#### DATASET CONTENT
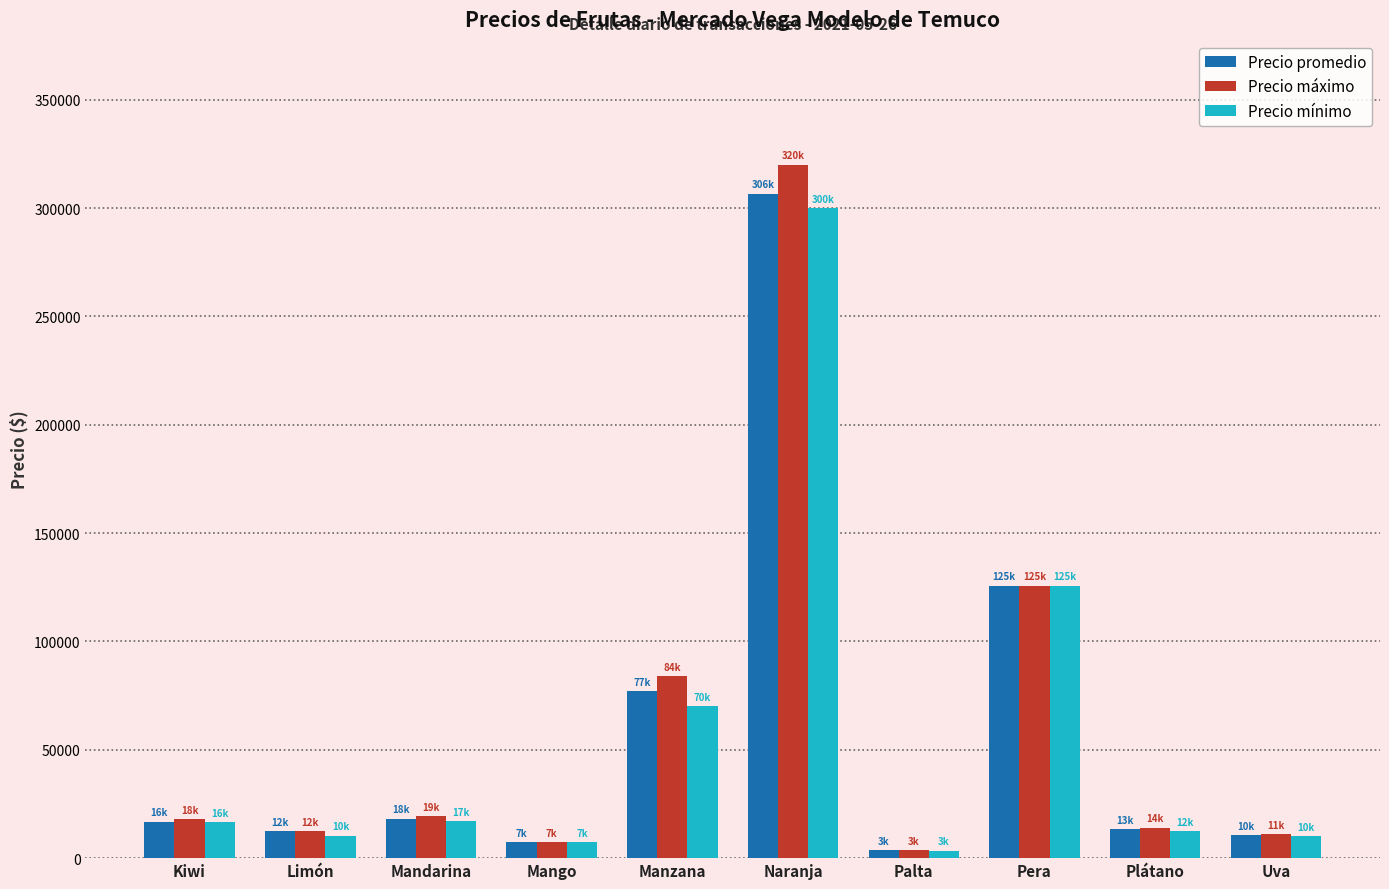

What is the difference between the maximum and minimum values in the Precio máximo series?

316200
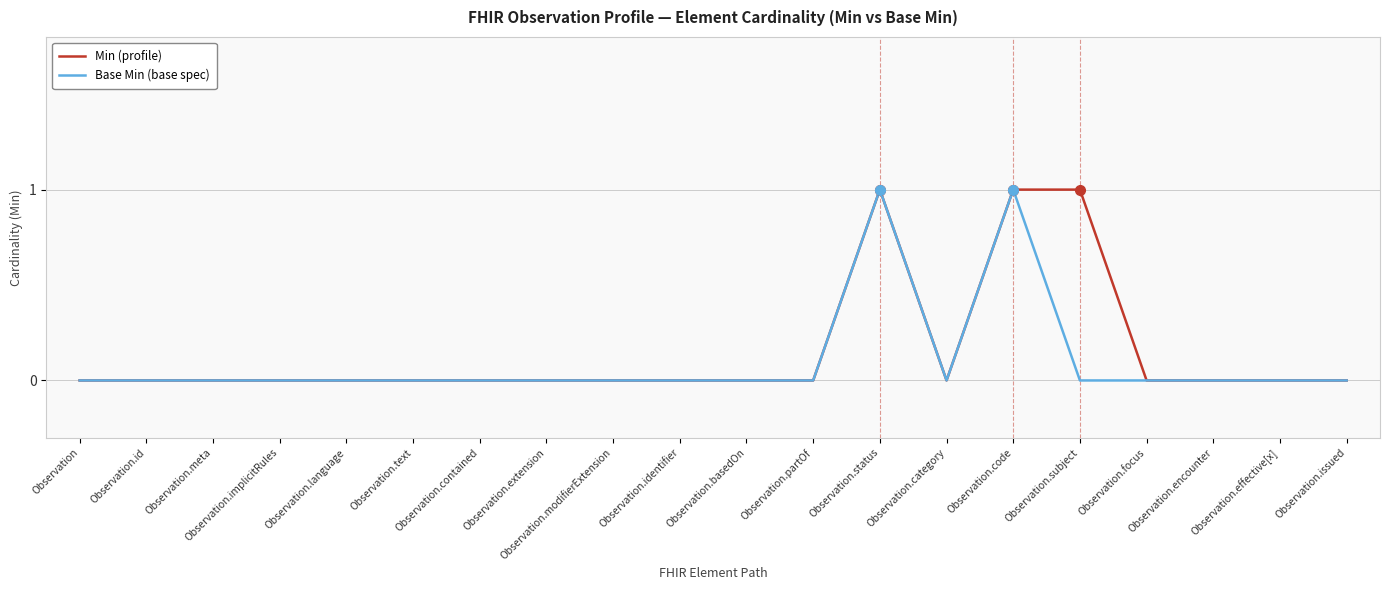

Is the value of Base Min (base spec) at Observation.status greater than the value of Min (profile) at Observation?

Yes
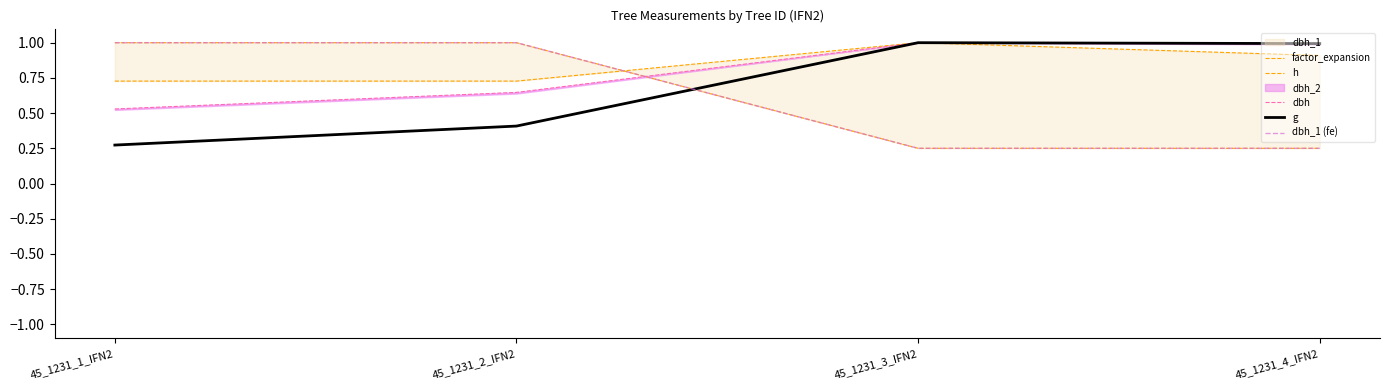

Read the dbh_1 (fe) value at 45_1231_3_IFN2.

0.2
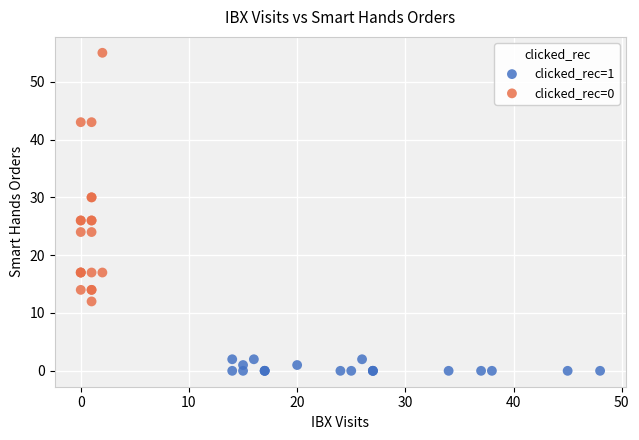

Which series has the widest spread of Y values?

clicked_rec=0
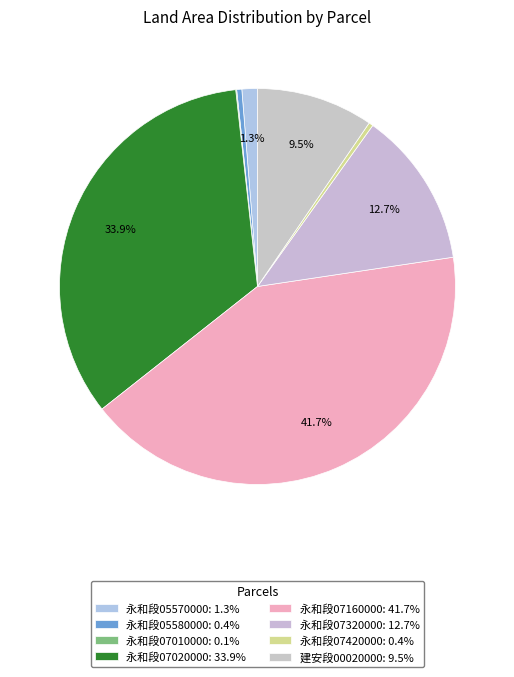

How many slices are in this pie chart?

8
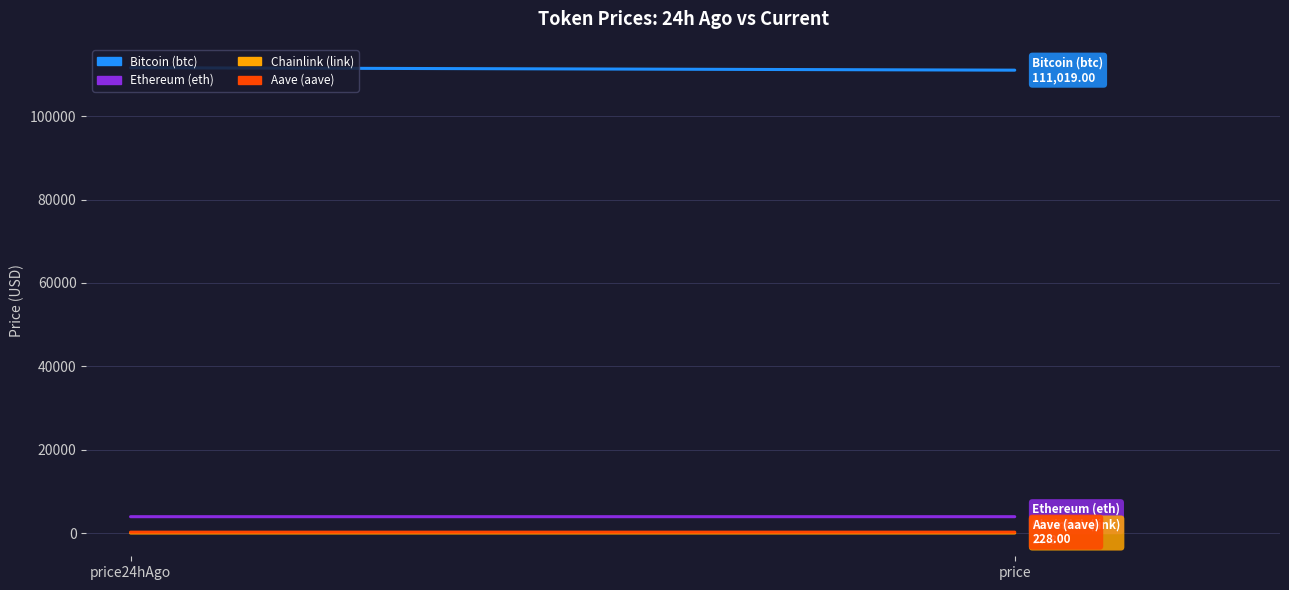

What are all the series names shown in the legend?

Bitcoin (btc), Ethereum (eth), Chainlink (link), Aave (aave)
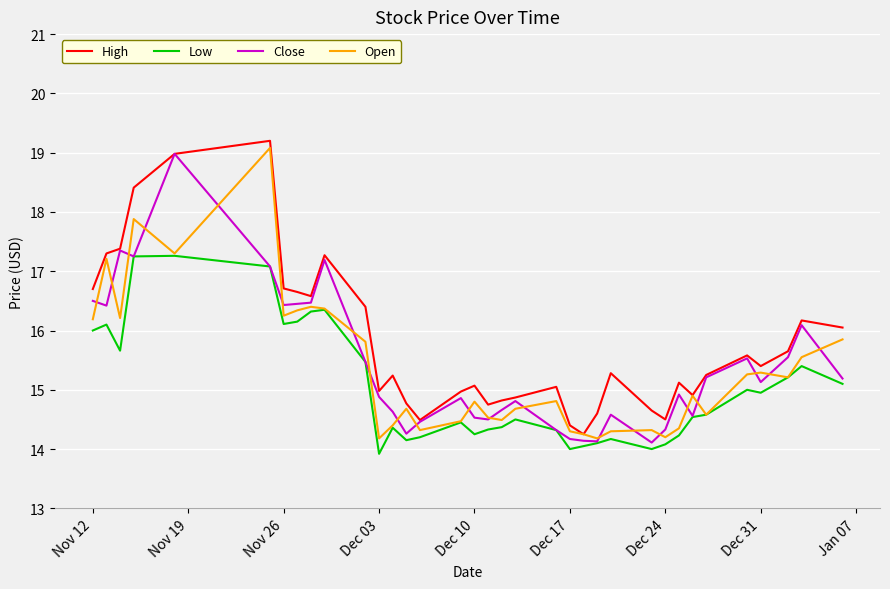

Does the chart have visible grid lines?

Yes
########
- JOB:
Can you lay out the records from their start through the line containing "Bitcoin (btc), Ethereum" as a Markdown table with the columns Row and Entry, one numbered row per line, leaving out blank lines and pictures?

- RESPONSE TO THIS EXERCISE:
| Row | Entry |
|---|---|
| 1 | What is the difference between the maximum and minimum values in the Precio máximo series? |
| 2 | 316200 |
| 3 | Is the value of Base Min (base spec) at Observation.status greater than the value of Min (profile) at Observation? |
| 4 | Yes |
| 5 | Read the dbh_1 (fe) value at 45_1231_3_IFN2. |
| 6 | 0.2 |
| 7 | Which series has the widest spread of Y values? |
| 8 | clicked_rec=0 |
| 9 | How many slices are in this pie chart? |
| 10 | 8 |
| 11 | What are all the series names shown in the legend? |
| 12 | Bitcoin (btc), Ethereum (eth), Chainlink (link), Aave (aave) |